WOBURN, MASS. (WHDH) - The U.S. Homeland Security Investigations, including U.S. Immigration and Customs Enforcement and other federal agencies, raided two popular restaurants in downtown Woburn Tuesday morning.

Authorities made arrests at The Dog House and Tudo Na Brazil. The case is being handled by the U.S. Attorney’s Office.

HSI agents poured into The Dog House Tuesday morning, moving several boxes of evidence, including some filled with money. A father and son were arrested and charged with human smuggling in the ordeal.

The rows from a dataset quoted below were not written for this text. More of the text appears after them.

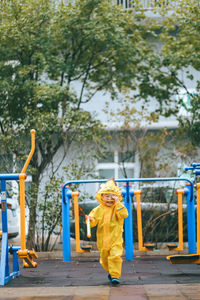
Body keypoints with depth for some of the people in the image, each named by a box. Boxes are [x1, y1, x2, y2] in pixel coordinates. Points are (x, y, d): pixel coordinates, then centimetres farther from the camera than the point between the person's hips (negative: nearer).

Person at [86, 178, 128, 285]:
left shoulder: (118, 208, -4)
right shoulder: (98, 209, 3)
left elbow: (124, 214, -23)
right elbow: (93, 221, 3)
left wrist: (117, 203, -26)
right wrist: (90, 220, -21)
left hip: (115, 239, -3)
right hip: (102, 239, 3)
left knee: (115, 256, -19)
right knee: (104, 259, 15)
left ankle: (115, 275, -13)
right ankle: (111, 272, 40)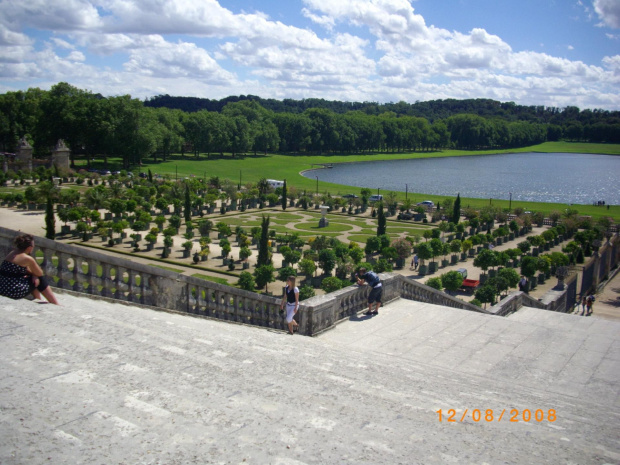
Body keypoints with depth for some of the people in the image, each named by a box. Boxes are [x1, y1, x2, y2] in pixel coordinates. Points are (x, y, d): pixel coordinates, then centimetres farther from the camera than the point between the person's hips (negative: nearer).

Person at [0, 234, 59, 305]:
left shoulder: (12, 252, 11)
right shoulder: (28, 259, -14)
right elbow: (40, 273, -1)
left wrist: (34, 275, 2)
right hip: (14, 292, -9)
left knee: (35, 278, 24)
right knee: (41, 279, 8)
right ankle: (56, 306, 15)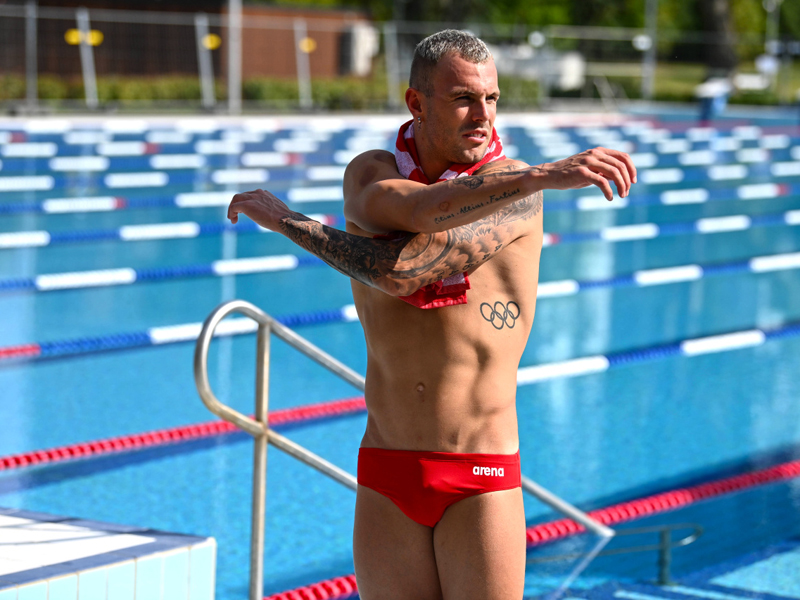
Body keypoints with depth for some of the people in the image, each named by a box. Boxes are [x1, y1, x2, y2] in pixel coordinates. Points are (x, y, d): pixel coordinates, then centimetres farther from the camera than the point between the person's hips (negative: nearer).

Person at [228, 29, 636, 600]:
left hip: (481, 481, -4)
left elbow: (401, 270, -21)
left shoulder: (517, 190, -10)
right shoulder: (371, 173, 4)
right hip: (386, 475, 4)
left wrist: (284, 219, -9)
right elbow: (410, 209, -23)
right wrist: (546, 175, -33)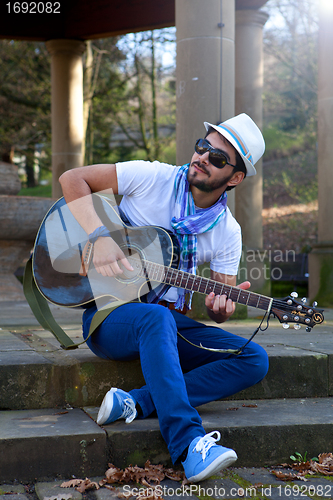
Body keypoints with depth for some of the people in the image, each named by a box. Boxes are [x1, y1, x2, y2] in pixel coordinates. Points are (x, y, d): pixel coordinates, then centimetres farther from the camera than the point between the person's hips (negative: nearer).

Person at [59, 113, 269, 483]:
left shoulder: (227, 232, 4)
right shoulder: (151, 178, -6)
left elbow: (219, 308, 4)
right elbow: (73, 179, -8)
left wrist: (221, 308, -22)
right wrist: (100, 237, -22)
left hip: (170, 319, 5)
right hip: (109, 315, -4)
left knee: (253, 360, -15)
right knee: (157, 318, -40)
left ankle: (136, 404, -27)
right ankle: (189, 446, -47)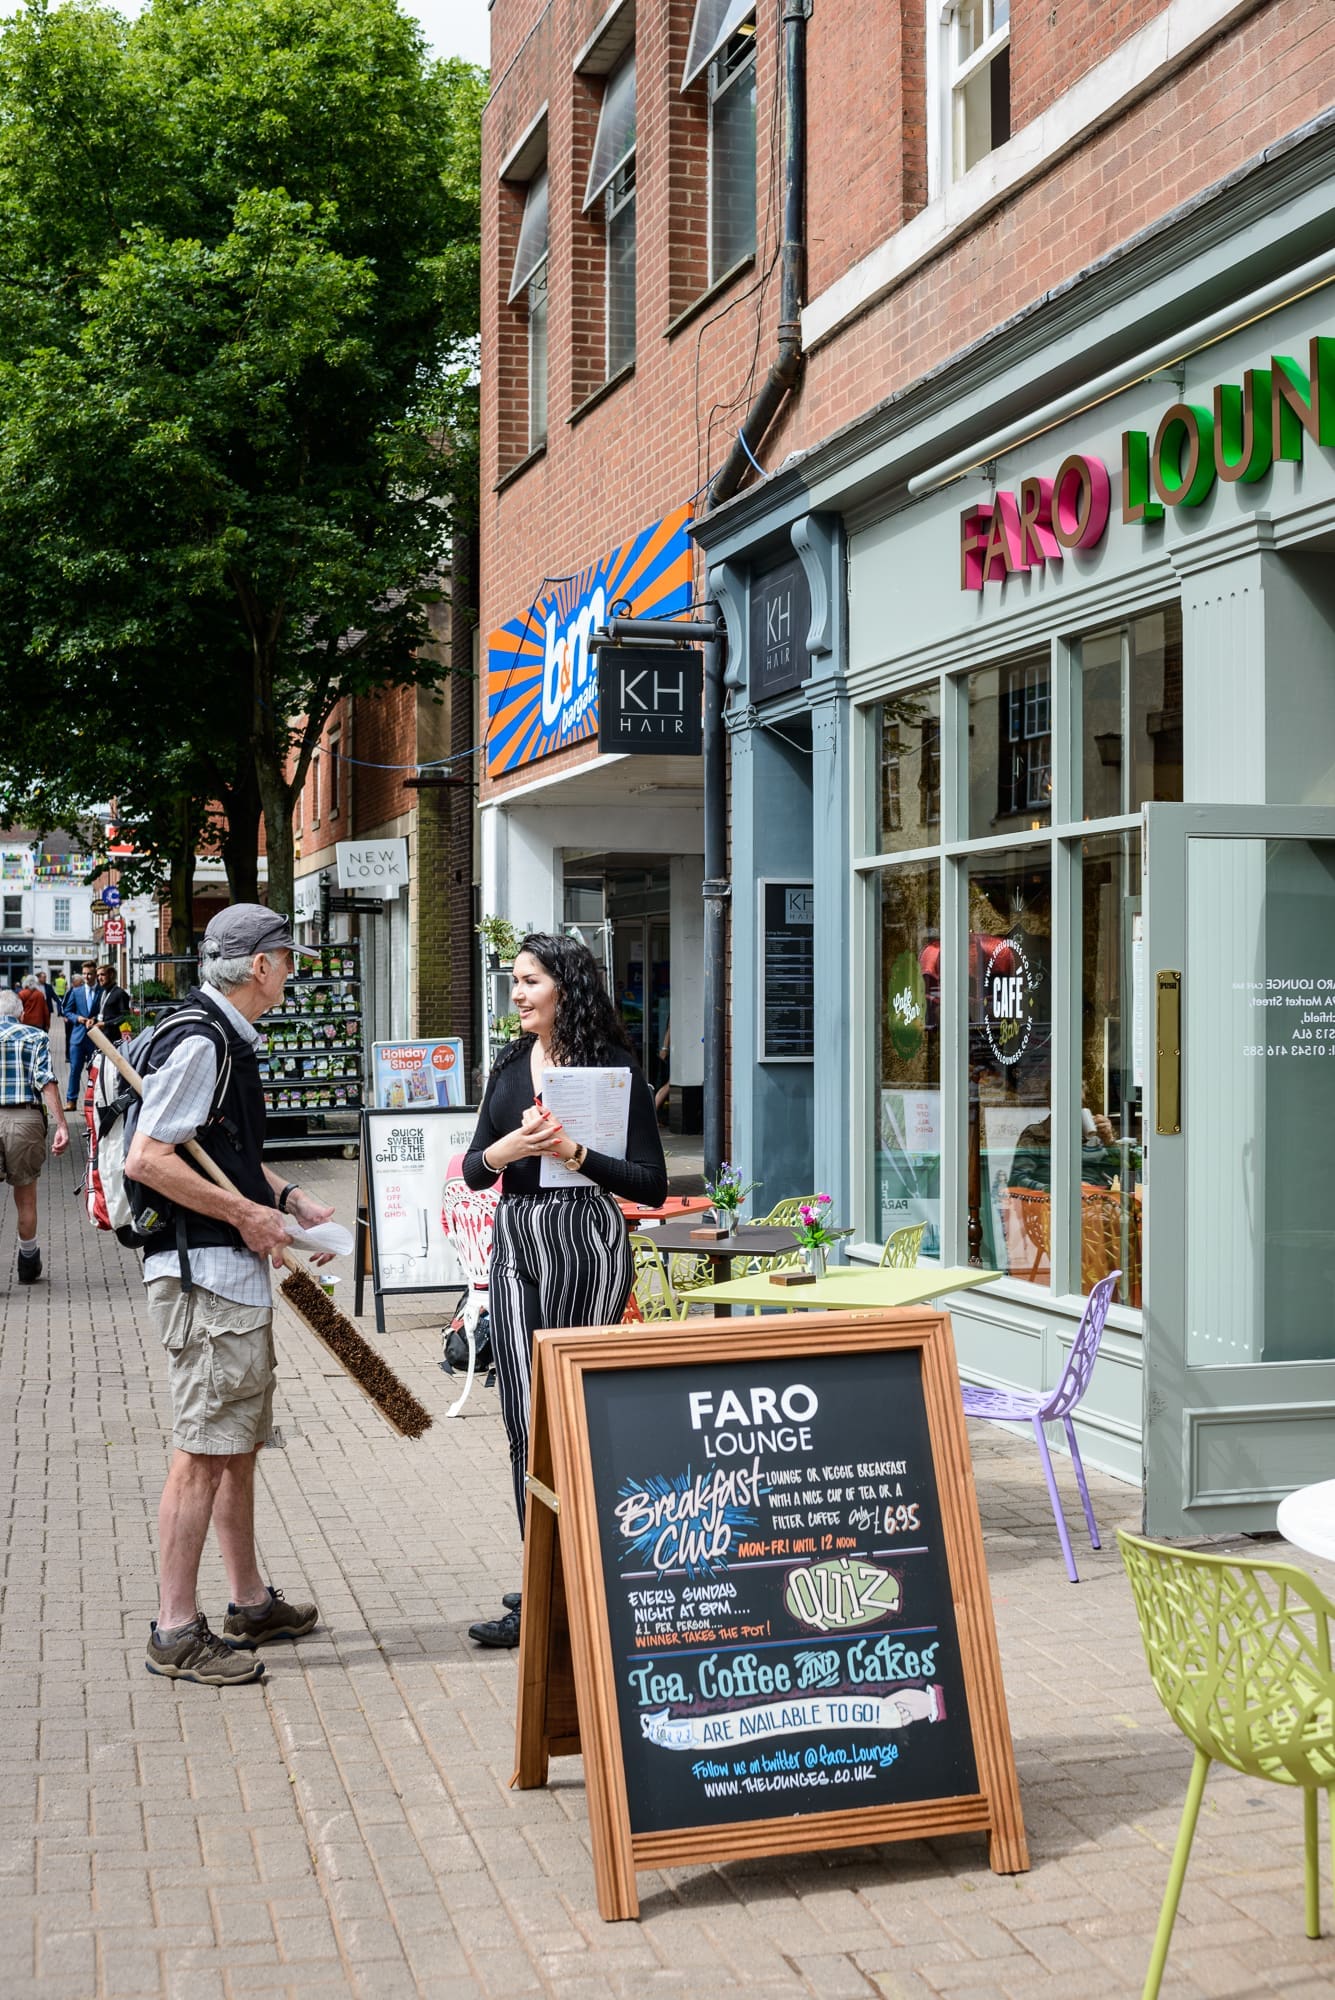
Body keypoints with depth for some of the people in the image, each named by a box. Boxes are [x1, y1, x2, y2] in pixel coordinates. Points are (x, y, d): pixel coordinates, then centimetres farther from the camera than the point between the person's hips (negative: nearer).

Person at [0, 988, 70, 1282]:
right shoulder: (35, 1037, 7)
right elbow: (46, 1081, -6)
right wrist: (61, 1124, -10)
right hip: (25, 1118, 0)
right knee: (26, 1196, 15)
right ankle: (28, 1265, 28)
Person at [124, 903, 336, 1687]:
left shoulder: (230, 1041, 15)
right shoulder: (198, 1041, -16)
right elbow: (147, 1159, -23)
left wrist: (292, 1201, 13)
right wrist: (249, 1213, -17)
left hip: (237, 1271, 10)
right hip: (204, 1275, -10)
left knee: (240, 1443, 17)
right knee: (205, 1449, -5)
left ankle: (251, 1601, 29)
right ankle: (177, 1631, 3)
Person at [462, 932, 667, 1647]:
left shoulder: (613, 1069, -5)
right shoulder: (510, 1066, 12)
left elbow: (652, 1186, -7)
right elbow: (472, 1170, 13)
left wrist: (574, 1151, -16)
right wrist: (505, 1148, -8)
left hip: (586, 1241, -6)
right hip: (515, 1243, 6)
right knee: (525, 1419, 5)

“In the early hours this morning, Homeland Security Investigations and the Department of Labor Office of Inspector General, with assistance from Woburn Police, executed federal search and arrest warrants at several residences and businesses in Woburn,” HSI said in a statement. “As this investigation is ongoing, we are unable to provide further details and any additional questions should be directed to the U.S. Attorney’s Office for the District of Massachusetts.”

According to a complaint filed in U.S. District Court, the suspects named include Woburn resident Jesse James Moraes, 64, and his son Hugo Giovanni Moraes, 42. Marcos Chacon, 29, also of Woburn, was charged with knowing transfer of a false identification document knowing that such document was produced without lawful authority, and with illegal reentry by a deported alien.

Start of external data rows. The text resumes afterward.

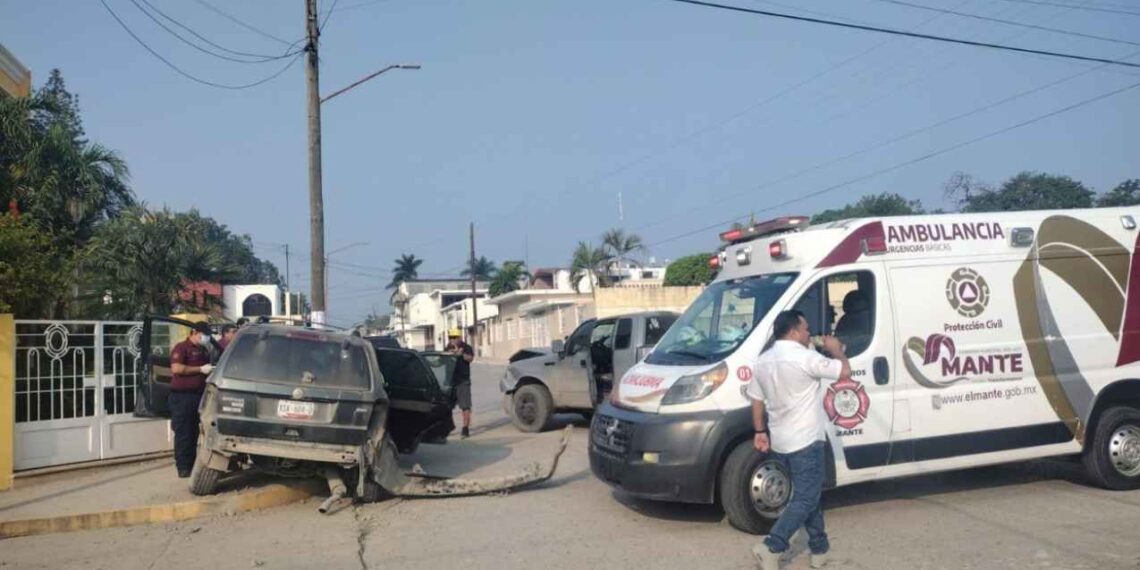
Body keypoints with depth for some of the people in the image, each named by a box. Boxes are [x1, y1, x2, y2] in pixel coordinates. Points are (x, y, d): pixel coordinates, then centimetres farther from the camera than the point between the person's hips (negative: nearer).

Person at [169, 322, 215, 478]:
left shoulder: (204, 350, 17)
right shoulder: (181, 348, -6)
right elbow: (176, 368, -20)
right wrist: (200, 369, -19)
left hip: (198, 395, 8)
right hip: (182, 396, -7)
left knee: (194, 433, 10)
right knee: (183, 433, -3)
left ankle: (192, 465, 16)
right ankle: (183, 467, 0)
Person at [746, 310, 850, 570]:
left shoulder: (763, 361, 7)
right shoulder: (805, 357, -16)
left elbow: (756, 400, 11)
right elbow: (845, 372, -10)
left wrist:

Following an initial appearance in U.S. District Court Tuesday, the three men were detained pending a detention hearing.

They and others, including Brazil resident Chelbe Williams Moraes, stand accused of encouraging Brazilians to come for work, despite knowing that doing so will be in violation of the law. Chelbe WIlliams Moraes and his coconspirators allegedly charged a fee of up to $22,000 to smuggle the Brazilians to the U.S. through Mexico.

Once in the U.S., many of them went to Massachusetts and were employed at the two restaurants, where they were paid in cash, often well below the minimum wage, according to the complaint. Much of their pay was withheld and applied to their rent or smuggling debt.

The complaint also detailed a first-hand story from one of the workers smuggled into the country. Referred to as an “SOI,” or “source of information,” the worker told investigators that “the work was very hard” and that they were “required to carry heavy sacks of potatoes and other heavy items” while being paid $3 per hour, not receiving any tips and working from 7 a.m. to 9 p.m.

The indictment said when the worker complained and said they could no longer work at the restaurant, they were allegedly told to get out of the home where some of the migrants stayed on Center Street, walking distance from both restaurants.

Residents in the area were shocked by the unfolding scene.

“I’ve been here 30 years – amazed, absolutely amazed,” said resident Ted Keating. “I have no idea why this happened.”

“It’s horrible because I bet you these people came down here to get dreams, to do something better than what they had in the country, and to do something like that to them – that’s sad,” said Woburn native Leslie Jean Baptiste.

Those in the group named also allegedly sold fake Green Cards and Social Security cards, encouraged unrelated migrants to claim they were part of the same family and gave migrants false documents to support these claims.

These charges can carry a sentence of up to 20 years in prison, up to three years of supervised release and a fine of up to $500,000, or twice the amount involved in the transaction, whichever is greater.

Several other family members are also under investigation.